▽
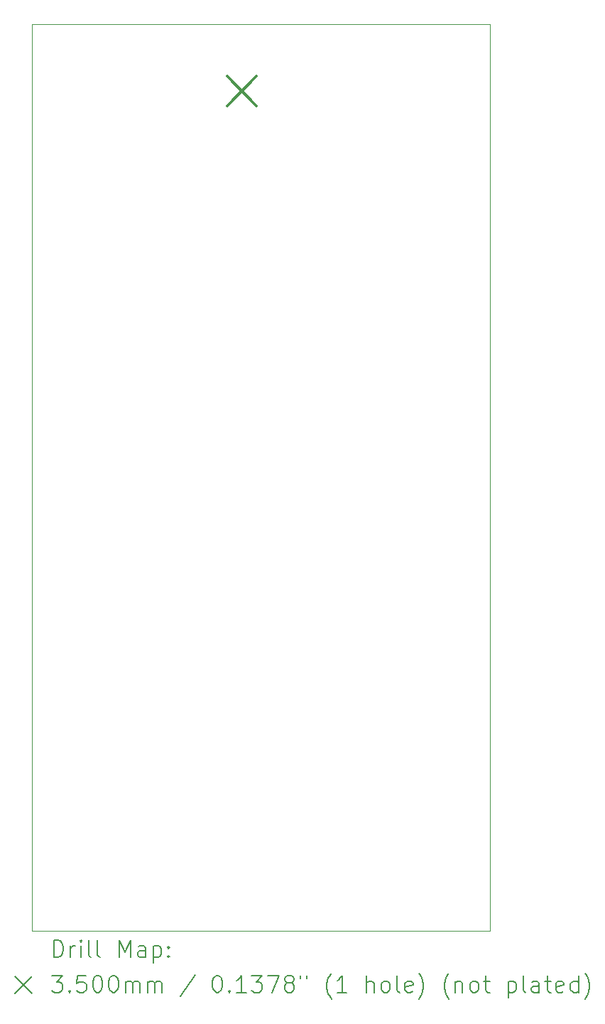
<source format=gbr>
%FSLAX45Y45*%
G04 Gerber Fmt 4.5, Leading zero omitted, Abs format (unit mm)*
G04 Created by KiCad (PCBNEW 6.0.1-79c1e3a40b~116~ubuntu21.04.1) date 2022-02-15 15:37:36*
%MOMM*%
%LPD*%
G01*
G04 APERTURE LIST*
%TA.AperFunction,Profile*%
%ADD10C,0.050000*%
%TD*%
%ADD11C,0.200000*%
%ADD12C,0.350000*%
G04 APERTURE END LIST*
D10*
X10922000Y-16256000D02*
X5461000Y-16256000D01*
X10922000Y-12573000D02*
X10922000Y-16256000D01*
X10922000Y-11049000D02*
X10922000Y-12573000D01*
X10922000Y-5461000D02*
X10922000Y-11049000D01*
X5461000Y-5461000D02*
X10922000Y-5461000D01*
X5461000Y-16256000D02*
X5461000Y-5461000D01*
D11*
D12*
X7786000Y-6081000D02*
X8136000Y-6431000D01*
X8136000Y-6081000D02*
X7786000Y-6431000D01*
D11*
X5716119Y-16568976D02*
X5716119Y-16368976D01*
X5763738Y-16368976D01*
X5792309Y-16378500D01*
X5811357Y-16397548D01*
X5820881Y-16416595D01*
X5830405Y-16454690D01*
X5830405Y-16483262D01*
X5820881Y-16521357D01*
X5811357Y-16540405D01*
X5792309Y-16559452D01*
X5763738Y-16568976D01*
X5716119Y-16568976D01*
X5916119Y-16568976D02*
X5916119Y-16435643D01*
X5916119Y-16473738D02*
X5925643Y-16454690D01*
X5935167Y-16445167D01*
X5954214Y-16435643D01*
X5973262Y-16435643D01*
X6039928Y-16568976D02*
X6039928Y-16435643D01*
X6039928Y-16368976D02*
X6030405Y-16378500D01*
X6039928Y-16388024D01*
X6049452Y-16378500D01*
X6039928Y-16368976D01*
X6039928Y-16388024D01*
X6163738Y-16568976D02*
X6144690Y-16559452D01*
X6135167Y-16540405D01*
X6135167Y-16368976D01*
X6268500Y-16568976D02*
X6249452Y-16559452D01*
X6239928Y-16540405D01*
X6239928Y-16368976D01*
X6497071Y-16568976D02*
X6497071Y-16368976D01*
X6563738Y-16511833D01*
X6630405Y-16368976D01*
X6630405Y-16568976D01*
X6811357Y-16568976D02*
X6811357Y-16464214D01*
X6801833Y-16445167D01*
X6782786Y-16435643D01*
X6744690Y-16435643D01*
X6725643Y-16445167D01*
X6811357Y-16559452D02*
X6792309Y-16568976D01*
X6744690Y-16568976D01*
X6725643Y-16559452D01*
X6716119Y-16540405D01*
X6716119Y-16521357D01*
X6725643Y-16502309D01*
X6744690Y-16492786D01*
X6792309Y-16492786D01*
X6811357Y-16483262D01*
X6906595Y-16435643D02*
X6906595Y-16635643D01*
X6906595Y-16445167D02*
X6925643Y-16435643D01*
X6963738Y-16435643D01*
X6982786Y-16445167D01*
X6992309Y-16454690D01*
X7001833Y-16473738D01*
X7001833Y-16530881D01*
X6992309Y-16549928D01*
X6982786Y-16559452D01*
X6963738Y-16568976D01*
X6925643Y-16568976D01*
X6906595Y-16559452D01*
X7087548Y-16549928D02*
X7097071Y-16559452D01*
X7087548Y-16568976D01*
X7078024Y-16559452D01*
X7087548Y-16549928D01*
X7087548Y-16568976D01*
X7087548Y-16445167D02*
X7097071Y-16454690D01*
X7087548Y-16464214D01*
X7078024Y-16454690D01*
X7087548Y-16445167D01*
X7087548Y-16464214D01*
X5258500Y-16798500D02*
X5458500Y-16998500D01*
X5458500Y-16798500D02*
X5258500Y-16998500D01*
X5697071Y-16788976D02*
X5820881Y-16788976D01*
X5754214Y-16865167D01*
X5782786Y-16865167D01*
X5801833Y-16874690D01*
X5811357Y-16884214D01*
X5820881Y-16903262D01*
X5820881Y-16950881D01*
X5811357Y-16969929D01*
X5801833Y-16979452D01*
X5782786Y-16988976D01*
X5725643Y-16988976D01*
X5706595Y-16979452D01*
X5697071Y-16969929D01*
X5906595Y-16969929D02*
X5916119Y-16979452D01*
X5906595Y-16988976D01*
X5897071Y-16979452D01*
X5906595Y-16969929D01*
X5906595Y-16988976D01*
X6097071Y-16788976D02*
X6001833Y-16788976D01*
X5992309Y-16884214D01*
X6001833Y-16874690D01*
X6020881Y-16865167D01*
X6068500Y-16865167D01*
X6087548Y-16874690D01*
X6097071Y-16884214D01*
X6106595Y-16903262D01*
X6106595Y-16950881D01*
X6097071Y-16969929D01*
X6087548Y-16979452D01*
X6068500Y-16988976D01*
X6020881Y-16988976D01*
X6001833Y-16979452D01*
X5992309Y-16969929D01*
X6230405Y-16788976D02*
X6249452Y-16788976D01*
X6268500Y-16798500D01*
X6278024Y-16808024D01*
X6287548Y-16827071D01*
X6297071Y-16865167D01*
X6297071Y-16912786D01*
X6287548Y-16950881D01*
X6278024Y-16969929D01*
X6268500Y-16979452D01*
X6249452Y-16988976D01*
X6230405Y-16988976D01*
X6211357Y-16979452D01*
X6201833Y-16969929D01*
X6192309Y-16950881D01*
X6182786Y-16912786D01*
X6182786Y-16865167D01*
X6192309Y-16827071D01*
X6201833Y-16808024D01*
X6211357Y-16798500D01*
X6230405Y-16788976D01*
X6420881Y-16788976D02*
X6439928Y-16788976D01*
X6458976Y-16798500D01*
X6468500Y-16808024D01*
X6478024Y-16827071D01*
X6487548Y-16865167D01*
X6487548Y-16912786D01*
X6478024Y-16950881D01*
X6468500Y-16969929D01*
X6458976Y-16979452D01*
X6439928Y-16988976D01*
X6420881Y-16988976D01*
X6401833Y-16979452D01*
X6392309Y-16969929D01*
X6382786Y-16950881D01*
X6373262Y-16912786D01*
X6373262Y-16865167D01*
X6382786Y-16827071D01*
X6392309Y-16808024D01*
X6401833Y-16798500D01*
X6420881Y-16788976D01*
X6573262Y-16988976D02*
X6573262Y-16855643D01*
X6573262Y-16874690D02*
X6582786Y-16865167D01*
X6601833Y-16855643D01*
X6630405Y-16855643D01*
X6649452Y-16865167D01*
X6658976Y-16884214D01*
X6658976Y-16988976D01*
X6658976Y-16884214D02*
X6668500Y-16865167D01*
X6687548Y-16855643D01*
X6716119Y-16855643D01*
X6735167Y-16865167D01*
X6744690Y-16884214D01*
X6744690Y-16988976D01*
X6839928Y-16988976D02*
X6839928Y-16855643D01*
X6839928Y-16874690D02*
X6849452Y-16865167D01*
X6868500Y-16855643D01*
X6897071Y-16855643D01*
X6916119Y-16865167D01*
X6925643Y-16884214D01*
X6925643Y-16988976D01*
X6925643Y-16884214D02*
X6935167Y-16865167D01*
X6954214Y-16855643D01*
X6982786Y-16855643D01*
X7001833Y-16865167D01*
X7011357Y-16884214D01*
X7011357Y-16988976D01*
X7401833Y-16779452D02*
X7230405Y-17036595D01*
X7658976Y-16788976D02*
X7678024Y-16788976D01*
X7697071Y-16798500D01*
X7706595Y-16808024D01*
X7716119Y-16827071D01*
X7725643Y-16865167D01*
X7725643Y-16912786D01*
X7716119Y-16950881D01*
X7706595Y-16969929D01*
X7697071Y-16979452D01*
X7678024Y-16988976D01*
X7658976Y-16988976D01*
X7639928Y-16979452D01*
X7630405Y-16969929D01*
X7620881Y-16950881D01*
X7611357Y-16912786D01*
X7611357Y-16865167D01*
X7620881Y-16827071D01*
X7630405Y-16808024D01*
X7639928Y-16798500D01*
X7658976Y-16788976D01*
X7811357Y-16969929D02*
X7820881Y-16979452D01*
X7811357Y-16988976D01*
X7801833Y-16979452D01*
X7811357Y-16969929D01*
X7811357Y-16988976D01*
X8011357Y-16988976D02*
X7897071Y-16988976D01*
X7954214Y-16988976D02*
X7954214Y-16788976D01*
X7935167Y-16817548D01*
X7916119Y-16836595D01*
X7897071Y-16846119D01*
X8078024Y-16788976D02*
X8201833Y-16788976D01*
X8135167Y-16865167D01*
X8163738Y-16865167D01*
X8182786Y-16874690D01*
X8192309Y-16884214D01*
X8201833Y-16903262D01*
X8201833Y-16950881D01*
X8192309Y-16969929D01*
X8182786Y-16979452D01*
X8163738Y-16988976D01*
X8106595Y-16988976D01*
X8087548Y-16979452D01*
X8078024Y-16969929D01*
X8268500Y-16788976D02*
X8401833Y-16788976D01*
X8316119Y-16988976D01*
X8506595Y-16874690D02*
X8487548Y-16865167D01*
X8478024Y-16855643D01*
X8468500Y-16836595D01*
X8468500Y-16827071D01*
X8478024Y-16808024D01*
X8487548Y-16798500D01*
X8506595Y-16788976D01*
X8544690Y-16788976D01*
X8563738Y-16798500D01*
X8573262Y-16808024D01*
X8582786Y-16827071D01*
X8582786Y-16836595D01*
X8573262Y-16855643D01*
X8563738Y-16865167D01*
X8544690Y-16874690D01*
X8506595Y-16874690D01*
X8487548Y-16884214D01*
X8478024Y-16893738D01*
X8468500Y-16912786D01*
X8468500Y-16950881D01*
X8478024Y-16969929D01*
X8487548Y-16979452D01*
X8506595Y-16988976D01*
X8544690Y-16988976D01*
X8563738Y-16979452D01*
X8573262Y-16969929D01*
X8582786Y-16950881D01*
X8582786Y-16912786D01*
X8573262Y-16893738D01*
X8563738Y-16884214D01*
X8544690Y-16874690D01*
X8658976Y-16788976D02*
X8658976Y-16827071D01*
X8735167Y-16788976D02*
X8735167Y-16827071D01*
X9030405Y-17065167D02*
X9020881Y-17055643D01*
X9001833Y-17027071D01*
X8992310Y-17008024D01*
X8982786Y-16979452D01*
X8973262Y-16931833D01*
X8973262Y-16893738D01*
X8982786Y-16846119D01*
X8992310Y-16817548D01*
X9001833Y-16798500D01*
X9020881Y-16769928D01*
X9030405Y-16760405D01*
X9211357Y-16988976D02*
X9097071Y-16988976D01*
X9154214Y-16988976D02*
X9154214Y-16788976D01*
X9135167Y-16817548D01*
X9116119Y-16836595D01*
X9097071Y-16846119D01*
X9449452Y-16988976D02*
X9449452Y-16788976D01*
X9535167Y-16988976D02*
X9535167Y-16884214D01*
X9525643Y-16865167D01*
X9506595Y-16855643D01*
X9478024Y-16855643D01*
X9458976Y-16865167D01*
X9449452Y-16874690D01*
X9658976Y-16988976D02*
X9639929Y-16979452D01*
X9630405Y-16969929D01*
X9620881Y-16950881D01*
X9620881Y-16893738D01*
X9630405Y-16874690D01*
X9639929Y-16865167D01*
X9658976Y-16855643D01*
X9687548Y-16855643D01*
X9706595Y-16865167D01*
X9716119Y-16874690D01*
X9725643Y-16893738D01*
X9725643Y-16950881D01*
X9716119Y-16969929D01*
X9706595Y-16979452D01*
X9687548Y-16988976D01*
X9658976Y-16988976D01*
X9839929Y-16988976D02*
X9820881Y-16979452D01*
X9811357Y-16960405D01*
X9811357Y-16788976D01*
X9992310Y-16979452D02*
X9973262Y-16988976D01*
X9935167Y-16988976D01*
X9916119Y-16979452D01*
X9906595Y-16960405D01*
X9906595Y-16884214D01*
X9916119Y-16865167D01*
X9935167Y-16855643D01*
X9973262Y-16855643D01*
X9992310Y-16865167D01*
X10001833Y-16884214D01*
X10001833Y-16903262D01*
X9906595Y-16922310D01*
X10068500Y-17065167D02*
X10078024Y-17055643D01*
X10097071Y-17027071D01*
X10106595Y-17008024D01*
X10116119Y-16979452D01*
X10125643Y-16931833D01*
X10125643Y-16893738D01*
X10116119Y-16846119D01*
X10106595Y-16817548D01*
X10097071Y-16798500D01*
X10078024Y-16769928D01*
X10068500Y-16760405D01*
X10430405Y-17065167D02*
X10420881Y-17055643D01*
X10401833Y-17027071D01*
X10392310Y-17008024D01*
X10382786Y-16979452D01*
X10373262Y-16931833D01*
X10373262Y-16893738D01*
X10382786Y-16846119D01*
X10392310Y-16817548D01*
X10401833Y-16798500D01*
X10420881Y-16769928D01*
X10430405Y-16760405D01*
X10506595Y-16855643D02*
X10506595Y-16988976D01*
X10506595Y-16874690D02*
X10516119Y-16865167D01*
X10535167Y-16855643D01*
X10563738Y-16855643D01*
X10582786Y-16865167D01*
X10592310Y-16884214D01*
X10592310Y-16988976D01*
X10716119Y-16988976D02*
X10697071Y-16979452D01*
X10687548Y-16969929D01*
X10678024Y-16950881D01*
X10678024Y-16893738D01*
X10687548Y-16874690D01*
X10697071Y-16865167D01*
X10716119Y-16855643D01*
X10744690Y-16855643D01*
X10763738Y-16865167D01*
X10773262Y-16874690D01*
X10782786Y-16893738D01*
X10782786Y-16950881D01*
X10773262Y-16969929D01*
X10763738Y-16979452D01*
X10744690Y-16988976D01*
X10716119Y-16988976D01*
X10839929Y-16855643D02*
X10916119Y-16855643D01*
X10868500Y-16788976D02*
X10868500Y-16960405D01*
X10878024Y-16979452D01*
X10897071Y-16988976D01*
X10916119Y-16988976D01*
X11135167Y-16855643D02*
X11135167Y-17055643D01*
X11135167Y-16865167D02*
X11154214Y-16855643D01*
X11192309Y-16855643D01*
X11211357Y-16865167D01*
X11220881Y-16874690D01*
X11230405Y-16893738D01*
X11230405Y-16950881D01*
X11220881Y-16969929D01*
X11211357Y-16979452D01*
X11192309Y-16988976D01*
X11154214Y-16988976D01*
X11135167Y-16979452D01*
X11344690Y-16988976D02*
X11325643Y-16979452D01*
X11316119Y-16960405D01*
X11316119Y-16788976D01*
X11506595Y-16988976D02*
X11506595Y-16884214D01*
X11497071Y-16865167D01*
X11478024Y-16855643D01*
X11439928Y-16855643D01*
X11420881Y-16865167D01*
X11506595Y-16979452D02*
X11487548Y-16988976D01*
X11439928Y-16988976D01*
X11420881Y-16979452D01*
X11411357Y-16960405D01*
X11411357Y-16941357D01*
X11420881Y-16922310D01*
X11439928Y-16912786D01*
X11487548Y-16912786D01*
X11506595Y-16903262D01*
X11573262Y-16855643D02*
X11649452Y-16855643D01*
X11601833Y-16788976D02*
X11601833Y-16960405D01*
X11611357Y-16979452D01*
X11630405Y-16988976D01*
X11649452Y-16988976D01*
X11792309Y-16979452D02*
X11773262Y-16988976D01*
X11735167Y-16988976D01*
X11716119Y-16979452D01*
X11706595Y-16960405D01*
X11706595Y-16884214D01*
X11716119Y-16865167D01*
X11735167Y-16855643D01*
X11773262Y-16855643D01*
X11792309Y-16865167D01*
X11801833Y-16884214D01*
X11801833Y-16903262D01*
X11706595Y-16922310D01*
X11973262Y-16988976D02*
X11973262Y-16788976D01*
X11973262Y-16979452D02*
X11954214Y-16988976D01*
X11916119Y-16988976D01*
X11897071Y-16979452D01*
X11887548Y-16969929D01*
X11878024Y-16950881D01*
X11878024Y-16893738D01*
X11887548Y-16874690D01*
X11897071Y-16865167D01*
X11916119Y-16855643D01*
X11954214Y-16855643D01*
X11973262Y-16865167D01*
X12049452Y-17065167D02*
X12058976Y-17055643D01*
X12078024Y-17027071D01*
X12087548Y-17008024D01*
X12097071Y-16979452D01*
X12106595Y-16931833D01*
X12106595Y-16893738D01*
X12097071Y-16846119D01*
X12087548Y-16817548D01*
X12078024Y-16798500D01*
X12058976Y-16769928D01*
X12049452Y-16760405D01*
M02*

</source>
△
Requirement: All lines in the records with the string "LIST" should be copied out.

Problem solution:
G04 APERTURE LIST*
G04 APERTURE END LIST*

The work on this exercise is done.